AIM OF THE EXERCISE - Look at every line below and count those containing "Left". Answer with the number only.
▽
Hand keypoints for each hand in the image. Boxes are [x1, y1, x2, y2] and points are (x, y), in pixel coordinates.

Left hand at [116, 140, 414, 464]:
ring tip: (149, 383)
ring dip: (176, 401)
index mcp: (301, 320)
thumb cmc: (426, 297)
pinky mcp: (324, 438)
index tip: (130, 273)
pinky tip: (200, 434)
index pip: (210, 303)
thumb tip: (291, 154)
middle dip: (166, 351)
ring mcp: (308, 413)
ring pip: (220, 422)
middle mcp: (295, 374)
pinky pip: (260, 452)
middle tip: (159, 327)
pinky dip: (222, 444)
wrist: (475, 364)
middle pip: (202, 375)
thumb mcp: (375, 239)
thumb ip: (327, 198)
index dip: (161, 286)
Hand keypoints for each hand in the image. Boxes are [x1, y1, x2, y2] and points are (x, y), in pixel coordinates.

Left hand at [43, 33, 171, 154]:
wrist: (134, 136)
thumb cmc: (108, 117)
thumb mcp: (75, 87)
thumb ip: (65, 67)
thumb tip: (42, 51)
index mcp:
△
▽
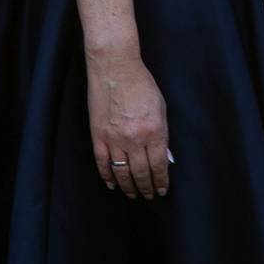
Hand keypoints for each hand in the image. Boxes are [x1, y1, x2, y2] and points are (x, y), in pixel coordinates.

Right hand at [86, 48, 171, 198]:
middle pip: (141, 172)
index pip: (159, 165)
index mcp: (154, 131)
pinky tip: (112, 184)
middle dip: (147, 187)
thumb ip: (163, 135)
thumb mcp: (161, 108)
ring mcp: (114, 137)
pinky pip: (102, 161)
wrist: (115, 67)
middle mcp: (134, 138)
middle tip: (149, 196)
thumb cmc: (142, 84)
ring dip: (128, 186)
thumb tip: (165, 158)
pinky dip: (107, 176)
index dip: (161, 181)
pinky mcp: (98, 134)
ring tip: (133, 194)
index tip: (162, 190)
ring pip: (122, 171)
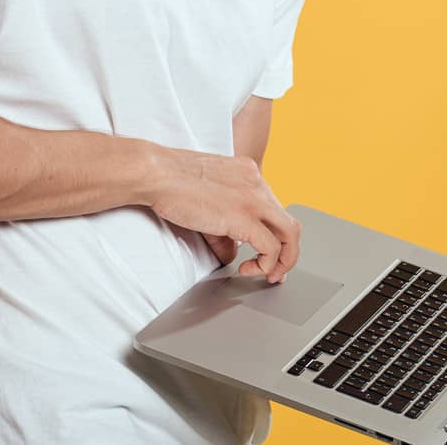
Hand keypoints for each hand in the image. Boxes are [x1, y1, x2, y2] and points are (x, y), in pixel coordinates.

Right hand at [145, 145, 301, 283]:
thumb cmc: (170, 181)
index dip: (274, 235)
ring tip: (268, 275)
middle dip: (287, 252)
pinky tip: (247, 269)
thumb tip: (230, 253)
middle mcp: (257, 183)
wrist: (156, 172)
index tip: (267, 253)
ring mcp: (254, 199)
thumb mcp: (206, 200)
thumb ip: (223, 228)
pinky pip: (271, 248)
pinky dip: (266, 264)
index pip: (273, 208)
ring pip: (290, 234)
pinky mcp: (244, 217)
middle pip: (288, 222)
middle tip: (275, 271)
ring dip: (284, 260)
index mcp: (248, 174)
△
▽
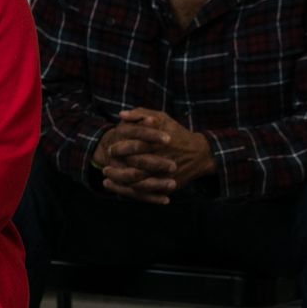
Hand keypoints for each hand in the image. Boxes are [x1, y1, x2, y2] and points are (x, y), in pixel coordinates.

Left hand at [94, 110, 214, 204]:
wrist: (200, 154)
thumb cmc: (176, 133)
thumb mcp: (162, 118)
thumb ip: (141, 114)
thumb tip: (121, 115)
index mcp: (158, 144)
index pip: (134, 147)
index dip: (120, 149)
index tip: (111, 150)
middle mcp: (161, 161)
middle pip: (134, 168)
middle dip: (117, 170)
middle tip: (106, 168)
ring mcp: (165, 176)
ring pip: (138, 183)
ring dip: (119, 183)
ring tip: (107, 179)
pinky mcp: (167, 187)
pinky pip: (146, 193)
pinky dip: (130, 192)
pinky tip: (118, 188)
△
FINISHED TASK - 3